3. Fristen und formale Aspekte im Inkassoverfahren
Widerspruch: Sie haben der Forderung bereits widersprochen. Dies ist wichtig, um einen gerichtlichen Mahnbescheid oder ein Versäumnisurteil zu verhindern.
Schriftform: Führen Sie die Korrespondenz stets schriftlich und dokumentieren Sie alle Vorgänge.
Fristen: Prüfen Sie, ob Ihnen ein gerichtlicher Mahnbescheid zugestellt wird. In diesem Fall müssen Sie binnen 2 Wochen Widerspruch einlegen, um einen Vollstreckungsbescheid zu verhindern.
Verjährung: Zahlungsansprüche aus ungerechtfertigter Bereicherung (§ 812 BGB) verjähren grundsätzlich in 3 Jahren ab Jahresende.
4. Empfohlene Vorgehensweise
Erneute schriftliche Stellungnahme an PayPal und das Inkassobüro:
Schildern Sie nochmals den Sachverhalt.
Verweisen Sie auf § 675u BGB (keine Autorisierung, keine Haftung).
Fügen Sie Nachweise über die Meldung des Betrugs und den Widerruf der Lastschrift bei.
Fordern Sie die Einstellung der Forderung.
Dokumentation:
Bewahren Sie alle Belege, E-Mails und Schriftwechsel auf.

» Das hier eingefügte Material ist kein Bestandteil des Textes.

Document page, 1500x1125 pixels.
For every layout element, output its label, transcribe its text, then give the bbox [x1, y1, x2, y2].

Reaktion auf gerichtliche Schreiben:
Bei Mahnbescheid: Unbedingt fristgerecht Widerspruch einlegen!
Anzeige bei der Polizei:
Falls noch nicht geschehen, erstatten Sie Strafanzeige gegen Unbekannt wegen Betrugs. Dies kann Ihre Position gegenüber PayPal stärken.
5. Fazit
Nach aktueller Rechtslage und Ihrer Schilderung besteht keine Zahlungspflicht gegenüber PayPal, da Sie den Zahlungsvorgang nicht autorisiert haben und keine grobe Fahrlässigkeit erkennbar ist.

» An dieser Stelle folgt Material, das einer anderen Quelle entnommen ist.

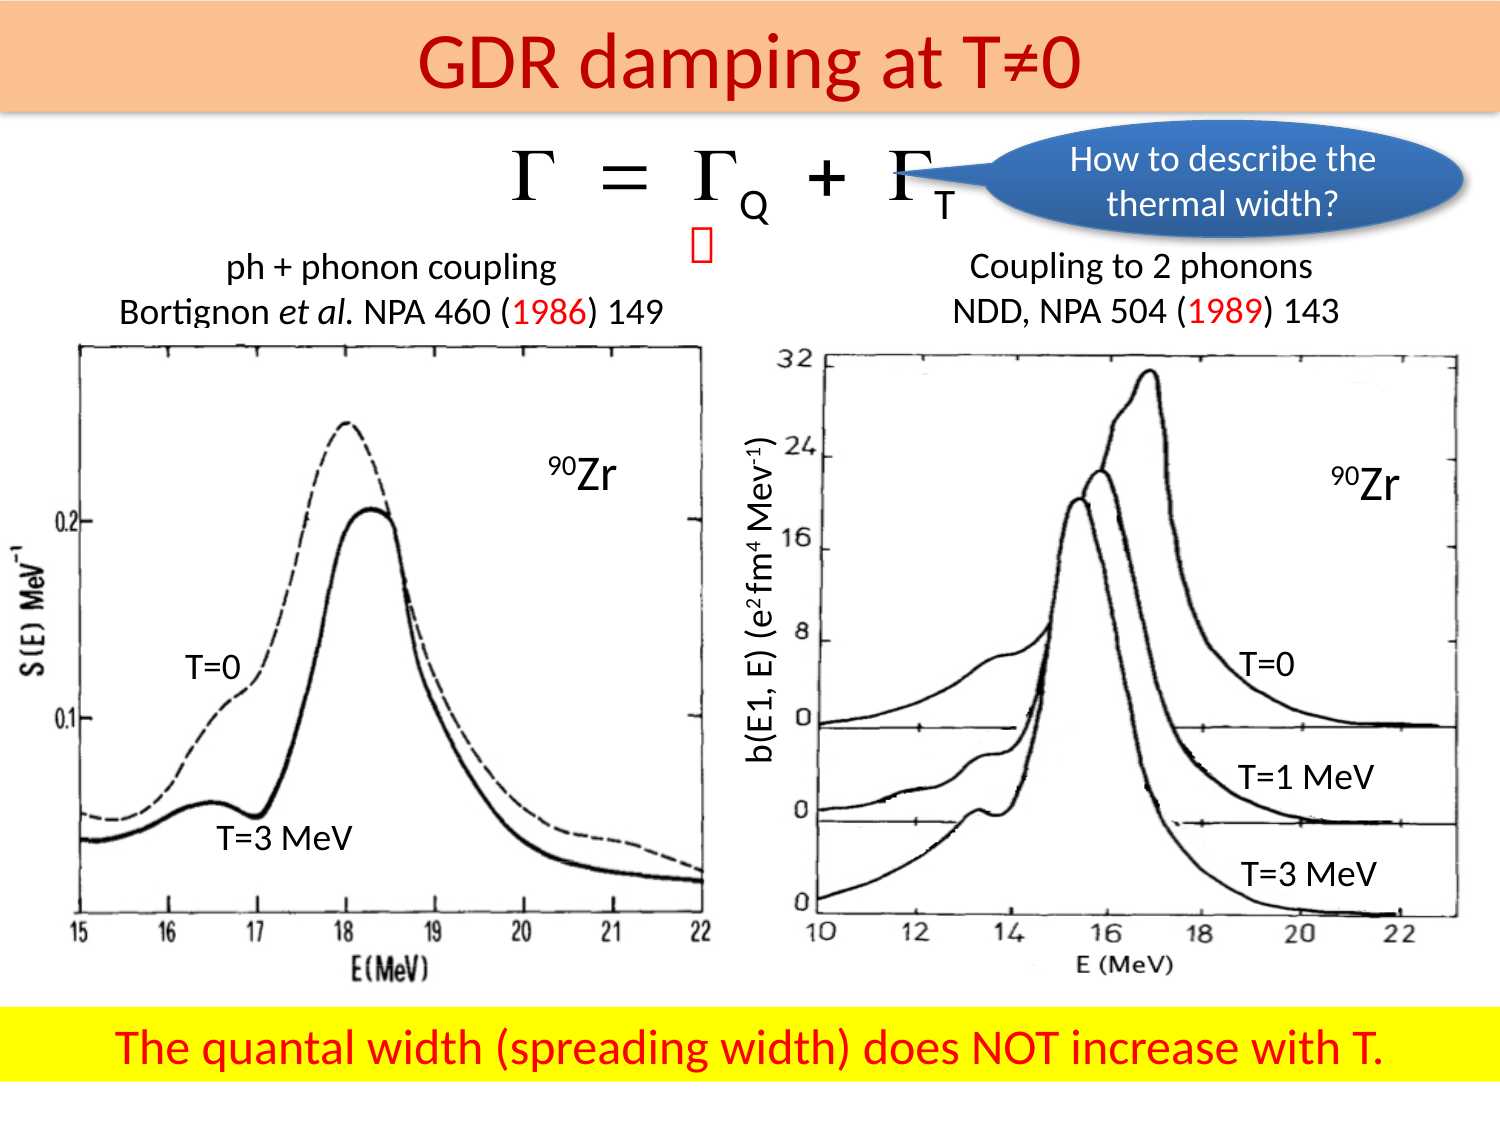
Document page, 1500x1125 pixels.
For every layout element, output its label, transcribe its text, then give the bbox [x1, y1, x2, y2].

title GDR damping at T≠0 [0, 0, 1500, 112]
text_box How to describe the thermal width? [892, 119, 1464, 238]
text_box The quantal width (spreading width) does NOT increase with T. [0, 1006, 1500, 1082]
text_box  [672, 206, 733, 281]
text_box ph + phonon coupling Bortignon et al. NPA 460 (1986) 149 [88, 234, 694, 327]
text_box Coupling to 2 phonons NDD, NPA 504 (1989) 143 [850, 233, 1442, 334]
picture [0, 328, 1477, 1004]
text_box G = GQ + GT [495, 118, 971, 236]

PayPal kann die Forderung nicht wirksam durchsetzen, solange Sie rechtzeitig widersprechen und keine gerichtliche Entscheidung gegen Sie ergeht.
Hinweis:
Sollte PayPal dennoch Klage erheben, ist eine ausführliche Klageerwiderung unter Bezugnahme auf die oben genannten Normen und den Sachverhalt erforderlich.
Ich hoffe, Ihre Frage verständlich beantwortet zu haben und bedanke mich für das entgegengebrachte Vertrauen. Bei Unklarheiten können Sie die kostenlose Nachfragefunktion benutzen.